Dockers defined in a subworkflow may be used anywhere (which makes life easy for us technically), but it is generally considered bad practice to bubble up a docker from a sub-workflow to a higher level workflow.

A subworkflow is defined in the 'stages' section of a ZIPPY workflow. Here is an example:

        {
            "subworkflow": "path/to/subworkflow.json",
            "identifier": "_sub",
            "previous_stage": {"bwa_sub": "bcl2fastq"}
        }

The 'subworkflow' defines the path to the subworkflow json file. The 'identifier' is a string with is suffixed to the identifier of all stages in the subworkflow. (In our example here, the subworkflow has a stage with identifier 'bwa'. Once we define the subworkflow identifier '_sub', the new canonical identifier for that stage becomes 'bwa_sub'.) The 'previous_stage' defines a map from subworkflow stages to the top-level dependencies.

Depending on subworkflows

Currently, subworkflow stages can be called directly by identifier. This breaks encapsulation, so in the future, we will likely require the subworkflow definition to explicitly expose stages that downstream stages can depend on.

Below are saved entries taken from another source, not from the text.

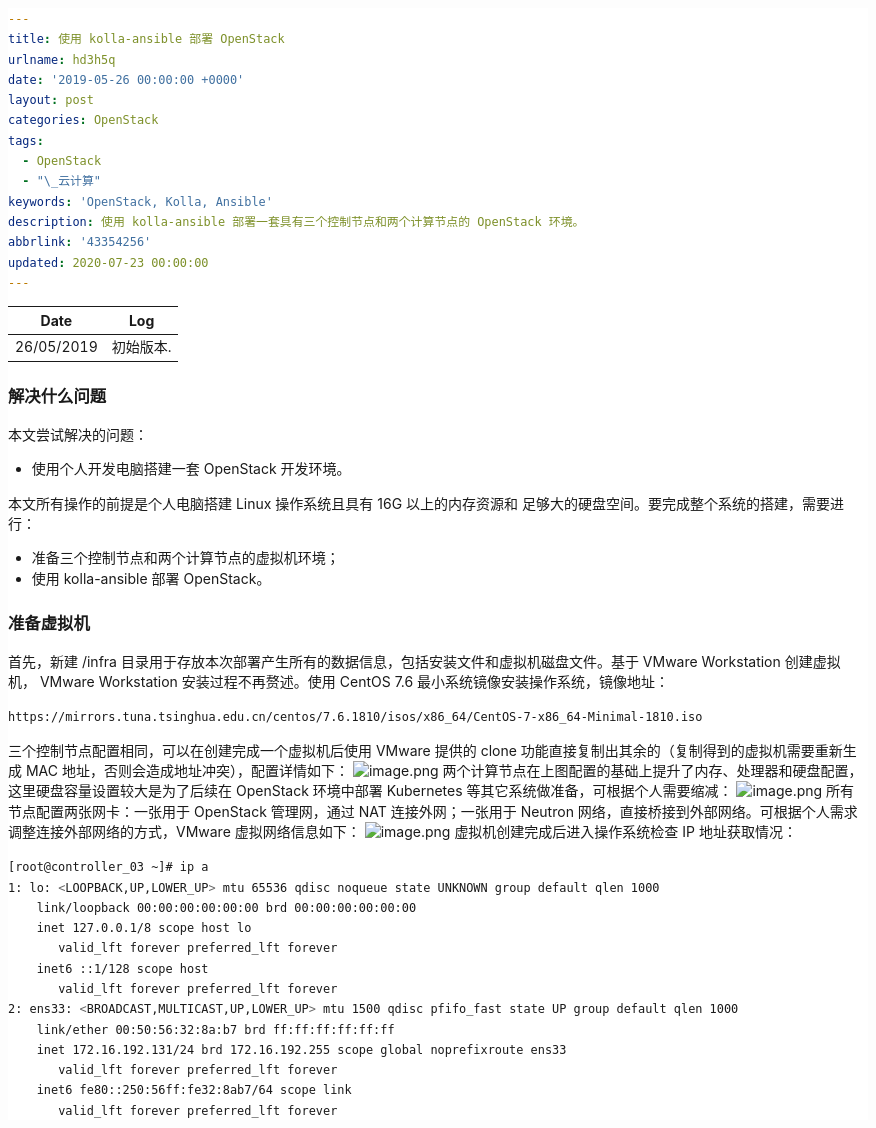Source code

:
 ```yaml
---
title: 使用 kolla-ansible 部署 OpenStack
urlname: hd3h5q
date: '2019-05-26 00:00:00 +0000'
layout: post
categories: OpenStack
tags:
  - OpenStack
  - "\_云计算"
keywords: 'OpenStack, Kolla, Ansible'
description: 使用 kolla-ansible 部署一套具有三个控制节点和两个计算节点的 OpenStack 环境。
abbrlink: '43354256'
updated: 2020-07-23 00:00:00
---
```


|    Date    |    Log    |
| :--------: | :-------: |
| 26/05/2019 | 初始版本. |

### 解决什么问题

本文尝试解决的问题：

- 使用个人开发电脑搭建一套 OpenStack 开发环境。

本文所有操作的前提是个人电脑搭建 Linux 操作系统且具有 16G 以上的内存资源和 足够大的硬盘空间。要完成整个系统的搭建，需要进行：

- 准备三个控制节点和两个计算节点的虚拟机环境；
- 使用 kolla-ansible 部署 OpenStack。

### 准备虚拟机

首先，新建 /infra 目录用于存放本次部署产生所有的数据信息，包括安装文件和虚拟机磁盘文件。基于 VMware Workstation 创建虚拟机， VMware Workstation 安装过程不再赘述。使用 CentOS 7.6 最小系统镜像安装操作系统，镜像地址：

```bash
https://mirrors.tuna.tsinghua.edu.cn/centos/7.6.1810/isos/x86_64/CentOS-7-x86_64-Minimal-1810.iso
```

三个控制节点配置相同，可以在创建完成一个虚拟机后使用 VMware 提供的 clone 功能直接复制出其余的（复制得到的虚拟机需要重新生成 MAC 地址，否则会造成地址冲突），配置详情如下：
![image.png](https://cdn.nlark.com/yuque/0/2019/png/182657/1558868599415-e0c7d40e-0869-4bdb-b9cd-c03d2ca01291.png#align=left&display=inline&height=702&margin=%5Bobject%20Object%5D&name=image.png&originHeight=702&originWidth=891&size=68225&status=done&style=none&width=891)
两个计算节点在上图配置的基础上提升了内存、处理器和硬盘配置，这里硬盘容量设置较大是为了后续在 OpenStack 环境中部署 Kubernetes 等其它系统做准备，可根据个人需要缩减：
![image.png](https://cdn.nlark.com/yuque/0/2019/png/182657/1558868727583-2c08f21e-a5cd-4226-9050-fe9a3a935143.png#align=left&display=inline&height=696&margin=%5Bobject%20Object%5D&name=image.png&originHeight=696&originWidth=885&size=68338&status=done&style=none&width=885)
所有节点配置两张网卡：一张用于 OpenStack 管理网，通过 NAT 连接外网；一张用于 Neutron 网络，直接桥接到外部网络。可根据个人需求调整连接外部网络的方式，VMware 虚拟网络信息如下：
![image.png](https://cdn.nlark.com/yuque/0/2019/png/182657/1558869217104-6d5aa106-722c-4a3a-a398-6aec413ea9c2.png#align=left&display=inline&height=614&margin=%5Bobject%20Object%5D&name=image.png&originHeight=614&originWidth=617&size=55558&status=done&style=none&width=617)
虚拟机创建完成后进入操作系统检查 IP 地址获取情况：

```bash
[root@controller_03 ~]# ip a
1: lo: <LOOPBACK,UP,LOWER_UP> mtu 65536 qdisc noqueue state UNKNOWN group default qlen 1000
    link/loopback 00:00:00:00:00:00 brd 00:00:00:00:00:00
    inet 127.0.0.1/8 scope host lo
       valid_lft forever preferred_lft forever
    inet6 ::1/128 scope host
       valid_lft forever preferred_lft forever
2: ens33: <BROADCAST,MULTICAST,UP,LOWER_UP> mtu 1500 qdisc pfifo_fast state UP group default qlen 1000
    link/ether 00:50:56:32:8a:b7 brd ff:ff:ff:ff:ff:ff
    inet 172.16.192.131/24 brd 172.16.192.255 scope global noprefixroute ens33
       valid_lft forever preferred_lft forever
    inet6 fe80::250:56ff:fe32:8ab7/64 scope link
       valid_lft forever preferred_lft forever
```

To be forwards compatible, you can add a list 'output_stages' to your subworkflow definition, which lists the identifier (with suffix) of stages which you would like to expose.

Environments

An 'environment' in ZIPPY is defined as a standard ZIPPY json params file which is used to In either a stage, or at the top level, can set 'environment' to a path. The environment is a simple json file containing ONLY a top level map.

Nesting

ZIPPY global parameters can be defined at several layers of the hierarchy. For example, let's say you want to test alignment to two different genomes in the same workflow. Typically, ZIPPY defines the genome folder as self.params.genome, and it's assumed to be the same for every stage. However, you can break this assumption by redefining the genome in specific stages where needed. Here's an example of stages that would run bwa twice, once with the 'default' genome path, and once with an overridden genome path:

"stages": [...
        {
            "identifier": "alignment1", 
            "output_dir": "output1", 
            "previous_stage": "bcl2fastq", 
            "stage": "bwa",
        }, 
        {
            "identifier": "alignment2", 
            "output_dir": "output2", 
            "previous_stage": "bcl2fastq", 
            "stage": "bwa",
            "genome": "path/to/alt/genome"
        }
...]

In more detail, here is the complete lookup priority for different parameter types. Values closer to 0 override values lower in the hierarchy:

self.params.self.x

  1. defined in the stage
  2. defined in the stage environment json file
  3. Optional default value (only if a parameter is optional, and an optional value has been defined)

self.params.x

  1. defined in the stage
  2. defined in the stage environment
  3. defined in the main json file
  4. defined in the top level environment json file
  5. Optional default value (only if a parameter is optional, and an optional value has been defined)

Notes for Developers

Here is some implementation details for how these features work.

At json load time:

  • the subworkflows will be expanded and added natively to the workflow
  • environment variables will be added to the params object if their corresponding value is not already defined

At param lookup time:

  • when .self is encountered, a flag (self._self_mode) is set so that the next non-self lookup will be in 'self mode'.
  • getattribute has been overridden to first check in the params.self namespace, and then (if not in self mode) to look in the broader namespace. It then sets the self_mode flag to false
  • downside: lookups to the params object are not threadsafe due to the potential of self_flag states to collide. This shouldn't be a big issue.

When json is saved:

  • environment variables and subworkflows will have been merged, and so a single file is written out.